Last year, my most enjoyable cricket included watching almost all of the IPL - Indian Premier League.
It is quite surprising how much I enjoy this, but I think I understand some of the reasons. There are many characters on show - and, while Test Match cricket is the ultimate revelation of character in sport - character become concentrated in the shortest form of cricket.
Each bowler has only a maximum of 24 legal deliveries - so that every single one counts for something. With only 120 deliveries per innings; each batter is under immense pressure to score quickly, yet too much haste leads to disaster.
Thus, after each delivery there is a significant shift of probabilities. And as the match reaches its close, the probability-shift per-delivery increases - so that there can be wider and wilder shifts on a ball-by-ball basis.

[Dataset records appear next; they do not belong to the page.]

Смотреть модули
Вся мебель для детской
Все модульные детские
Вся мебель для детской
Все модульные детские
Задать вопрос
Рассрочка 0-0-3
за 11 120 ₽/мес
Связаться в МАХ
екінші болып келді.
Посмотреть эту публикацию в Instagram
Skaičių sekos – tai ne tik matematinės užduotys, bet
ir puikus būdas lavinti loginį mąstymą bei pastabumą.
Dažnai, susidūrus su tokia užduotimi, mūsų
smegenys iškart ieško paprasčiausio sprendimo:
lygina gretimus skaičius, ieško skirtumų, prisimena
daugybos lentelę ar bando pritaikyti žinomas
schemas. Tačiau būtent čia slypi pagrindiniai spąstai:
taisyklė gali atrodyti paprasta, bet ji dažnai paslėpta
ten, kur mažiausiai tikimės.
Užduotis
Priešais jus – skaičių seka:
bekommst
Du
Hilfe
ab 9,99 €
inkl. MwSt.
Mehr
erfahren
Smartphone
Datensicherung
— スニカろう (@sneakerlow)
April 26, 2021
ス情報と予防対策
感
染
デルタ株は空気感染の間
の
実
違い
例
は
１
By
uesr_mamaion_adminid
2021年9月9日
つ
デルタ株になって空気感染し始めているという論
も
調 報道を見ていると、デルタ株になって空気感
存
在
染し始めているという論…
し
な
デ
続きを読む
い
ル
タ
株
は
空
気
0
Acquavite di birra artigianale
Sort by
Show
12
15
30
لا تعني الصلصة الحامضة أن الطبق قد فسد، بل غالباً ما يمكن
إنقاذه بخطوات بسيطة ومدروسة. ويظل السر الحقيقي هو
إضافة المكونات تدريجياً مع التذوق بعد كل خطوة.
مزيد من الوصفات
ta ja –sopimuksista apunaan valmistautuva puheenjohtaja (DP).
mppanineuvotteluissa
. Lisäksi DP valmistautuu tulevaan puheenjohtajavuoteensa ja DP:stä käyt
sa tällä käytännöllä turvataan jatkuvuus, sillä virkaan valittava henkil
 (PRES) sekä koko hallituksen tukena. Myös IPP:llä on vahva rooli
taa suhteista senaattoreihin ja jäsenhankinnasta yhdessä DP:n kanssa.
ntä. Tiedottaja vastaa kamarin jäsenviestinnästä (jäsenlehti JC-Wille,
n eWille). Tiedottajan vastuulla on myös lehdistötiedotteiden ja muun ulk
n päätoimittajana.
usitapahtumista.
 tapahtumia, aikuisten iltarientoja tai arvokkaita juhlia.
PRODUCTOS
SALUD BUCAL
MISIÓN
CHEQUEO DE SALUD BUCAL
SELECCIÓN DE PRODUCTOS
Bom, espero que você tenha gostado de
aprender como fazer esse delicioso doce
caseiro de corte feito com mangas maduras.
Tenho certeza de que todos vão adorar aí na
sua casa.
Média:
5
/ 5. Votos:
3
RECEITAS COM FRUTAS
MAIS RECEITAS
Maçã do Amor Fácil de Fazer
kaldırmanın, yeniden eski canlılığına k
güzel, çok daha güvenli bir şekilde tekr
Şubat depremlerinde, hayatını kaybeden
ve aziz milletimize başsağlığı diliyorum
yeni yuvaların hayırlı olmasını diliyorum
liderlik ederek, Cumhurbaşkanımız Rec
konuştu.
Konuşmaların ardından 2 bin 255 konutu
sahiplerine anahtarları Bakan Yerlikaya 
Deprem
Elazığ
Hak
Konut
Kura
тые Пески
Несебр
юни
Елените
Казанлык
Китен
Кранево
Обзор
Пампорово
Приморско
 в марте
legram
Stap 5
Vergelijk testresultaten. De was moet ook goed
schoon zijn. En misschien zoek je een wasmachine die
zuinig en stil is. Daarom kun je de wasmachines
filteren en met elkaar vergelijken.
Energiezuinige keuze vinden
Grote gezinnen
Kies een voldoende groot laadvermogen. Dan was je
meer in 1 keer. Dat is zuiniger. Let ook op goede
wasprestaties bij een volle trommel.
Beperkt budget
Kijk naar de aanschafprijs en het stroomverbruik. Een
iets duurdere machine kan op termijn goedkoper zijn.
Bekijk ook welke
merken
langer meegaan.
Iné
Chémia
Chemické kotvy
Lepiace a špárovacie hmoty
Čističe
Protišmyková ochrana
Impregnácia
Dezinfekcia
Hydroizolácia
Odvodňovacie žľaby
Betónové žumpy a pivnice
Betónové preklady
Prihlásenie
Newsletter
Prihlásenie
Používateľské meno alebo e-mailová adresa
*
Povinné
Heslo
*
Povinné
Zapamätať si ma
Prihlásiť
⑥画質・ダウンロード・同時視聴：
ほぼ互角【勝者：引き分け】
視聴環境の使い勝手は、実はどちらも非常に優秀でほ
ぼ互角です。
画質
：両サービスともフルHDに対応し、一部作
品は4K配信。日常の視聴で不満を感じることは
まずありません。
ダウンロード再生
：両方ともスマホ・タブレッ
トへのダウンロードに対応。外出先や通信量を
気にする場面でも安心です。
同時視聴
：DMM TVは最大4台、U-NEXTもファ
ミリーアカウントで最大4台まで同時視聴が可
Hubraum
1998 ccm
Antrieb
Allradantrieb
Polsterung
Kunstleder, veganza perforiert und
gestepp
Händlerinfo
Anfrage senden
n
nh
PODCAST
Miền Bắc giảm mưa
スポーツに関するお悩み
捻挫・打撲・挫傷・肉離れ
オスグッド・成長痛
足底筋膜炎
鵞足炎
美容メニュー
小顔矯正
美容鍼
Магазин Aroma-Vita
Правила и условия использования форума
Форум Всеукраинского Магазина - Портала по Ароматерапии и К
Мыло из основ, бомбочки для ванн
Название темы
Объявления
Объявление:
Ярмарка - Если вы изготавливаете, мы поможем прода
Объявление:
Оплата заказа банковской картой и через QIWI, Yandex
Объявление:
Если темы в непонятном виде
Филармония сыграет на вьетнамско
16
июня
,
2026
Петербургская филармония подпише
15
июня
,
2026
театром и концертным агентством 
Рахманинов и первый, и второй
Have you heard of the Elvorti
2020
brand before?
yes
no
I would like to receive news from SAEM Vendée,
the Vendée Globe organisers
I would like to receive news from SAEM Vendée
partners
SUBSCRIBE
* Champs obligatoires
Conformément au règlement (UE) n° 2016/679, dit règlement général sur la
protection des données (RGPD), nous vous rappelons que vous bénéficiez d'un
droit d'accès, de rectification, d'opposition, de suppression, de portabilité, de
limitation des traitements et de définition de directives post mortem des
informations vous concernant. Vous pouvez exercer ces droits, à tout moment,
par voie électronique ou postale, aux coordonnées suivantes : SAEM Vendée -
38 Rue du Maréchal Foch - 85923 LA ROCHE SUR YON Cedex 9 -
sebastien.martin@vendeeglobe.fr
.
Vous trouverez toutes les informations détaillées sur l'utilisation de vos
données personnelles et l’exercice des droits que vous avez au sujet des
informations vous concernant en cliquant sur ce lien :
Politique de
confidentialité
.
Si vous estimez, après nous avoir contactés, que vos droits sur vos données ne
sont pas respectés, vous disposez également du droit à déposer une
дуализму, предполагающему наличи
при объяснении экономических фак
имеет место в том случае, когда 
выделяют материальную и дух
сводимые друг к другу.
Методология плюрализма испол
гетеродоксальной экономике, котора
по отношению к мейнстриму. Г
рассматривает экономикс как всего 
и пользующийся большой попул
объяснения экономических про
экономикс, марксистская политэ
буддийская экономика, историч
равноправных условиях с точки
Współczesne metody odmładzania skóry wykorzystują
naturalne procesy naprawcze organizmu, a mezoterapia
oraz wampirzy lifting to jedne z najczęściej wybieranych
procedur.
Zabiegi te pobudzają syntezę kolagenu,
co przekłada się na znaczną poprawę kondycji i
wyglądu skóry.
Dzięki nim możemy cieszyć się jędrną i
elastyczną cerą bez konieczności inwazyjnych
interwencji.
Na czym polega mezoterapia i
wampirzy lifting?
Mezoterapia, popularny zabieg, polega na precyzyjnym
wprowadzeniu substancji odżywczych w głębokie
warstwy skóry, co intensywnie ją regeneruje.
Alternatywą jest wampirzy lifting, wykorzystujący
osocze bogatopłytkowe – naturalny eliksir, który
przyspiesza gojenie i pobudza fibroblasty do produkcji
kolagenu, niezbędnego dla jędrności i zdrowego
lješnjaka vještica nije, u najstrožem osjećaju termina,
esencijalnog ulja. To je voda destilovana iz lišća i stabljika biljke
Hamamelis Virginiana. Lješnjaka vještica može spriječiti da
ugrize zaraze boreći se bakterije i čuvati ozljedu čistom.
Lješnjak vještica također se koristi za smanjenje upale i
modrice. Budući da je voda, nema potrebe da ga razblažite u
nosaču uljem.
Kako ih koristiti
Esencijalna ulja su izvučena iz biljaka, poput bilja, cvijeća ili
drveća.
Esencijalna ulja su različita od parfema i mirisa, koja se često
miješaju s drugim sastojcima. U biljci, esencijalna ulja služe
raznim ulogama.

All this is enhanced by the stakes. The IPL is by-far the biggest-money competition in cricket; indeed on a per-hour basis, IPL cricket is among the highest paid of all sports. And India is a nation both in-love-with and obsessed-by cricket; and a nation that can flip from euphoria to utter misery, adulation to vilification, in the space of minutes.
The escalating ball-by-ball pressure is squeezed against the skills of the player - honed by years of practice, but prone to the vagaries of form and the unique match situation.
At the end of all this, it is character that often shines-through. Some characters break, others transcend the situation.
And there can be only one winner.
Yet, on another day - in another situation, the personnel may be reversed: the once-mighty may be brought low, and the recently-humiliated may triumph.
4 comments:
I am also a great admirer of Cricket, but didn't know of this intense IPL. My greatest clearacter moment watching cricket came in Bulawayo in the 90s where I was watching Zimbabwe play. One of the Zimbabwean players was a young black man I knew indirectly who was the school chum of a well to do gold miner friend. The ball was struck low and hard and he had to charge and throw himself forward at the last minute to have a chance of holding the catch. The outfield was rough and his whole body was getting knocked up and down as he skidded across the bumps. It was clear he was going to keep the ball off the ground and hold onto it no matter what. He did and got up grinning in triumph despite being visibly banged up. It is wonderful that sport can still bring out some of the best human characteristics in an time of exceptional civilizational decline.
@Igude - What a vivid picture you paint! Catches like that are among the best moments of cricket - and diving forward to take a catch, is one of the most difficult and dangerous of actions on the field - even leaving aside what happens after the player hits the turf.
Does this mean you have come round on T20 cricket in general?
@Luqman. That's a loaded question, implying that I *used to be* against T20; which is untrue.
https://the-doosra.blogspot.com/search?q=twenty20
But, like Shane Warne, I have always believed that the rules need to be changed to allow at least a couple of the bowlers to bowl five (instead of four) overs per game - to better balance the potential impact of star batsman and bowler.